Climate change talk is Monday at Lab

Much has been written lately about global warming and its effect on the Earth’s climate. The Intergovernmental Panel on Climate Change released a report last week that suggests that greenhouse gases created by humans are the likely cause of warming. It projects that carbon dioxide is likely to more than double its pre-industrial value by 2100 in the business-as-usual scenario.

The report also says this doubling of carbon dioxide will increase the average surface temperature of the Earth by 2 to 4.5 degrees Celsius. This conclusion leaves a large uncertainty of more than two degrees, which impacts decisions about future fossil energy use.

At a talk Monday (February 12) at the Laboratory, Stephen Schwartz, chief scientist of the Department of Energy’s Atmospheric Science Program and senior scientist at Brookhaven National Laboratory, will discuss his research about improving predictions of climate change during a Frontiers in Geosciences Colloquium. The talk begins at 3 p.m., in the Physics Building Auditorium at Technical Area 3 and is open to the Laboratory work force.

Schwartz will discuss an alternative approach to predicting climate change. Schwartz’s approach uses measured trends of both carbon dioxide and temperature over the last several decades to predict warming.

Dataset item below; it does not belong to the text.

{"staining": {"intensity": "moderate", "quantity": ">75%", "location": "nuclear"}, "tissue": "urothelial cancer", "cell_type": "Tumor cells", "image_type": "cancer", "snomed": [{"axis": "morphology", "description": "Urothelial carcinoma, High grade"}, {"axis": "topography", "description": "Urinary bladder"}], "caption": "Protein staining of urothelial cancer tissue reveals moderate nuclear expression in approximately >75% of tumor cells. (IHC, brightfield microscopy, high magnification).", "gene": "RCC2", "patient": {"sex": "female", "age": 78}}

These data include short-term complexities in the climate system, such as the role of clouds in climate change. Schwartz’s results suggest that the Earth will warm 2 degrees Celsius due to the doubling of carbon dioxide. He also will describe the implications his results have on energy policy.

Schwartz graduated from Harvard College in 1963 and earned his doctoral degree from the University of California, Berkeley in 1968. He also was a University of Cambridge Fulbright Post-Doctoral Fellow. He is a fellow of the American Geophysical Union and the American Association for the Advancement of Science.

The Earth and Environmental Sciences (EES) Division hosts the talk.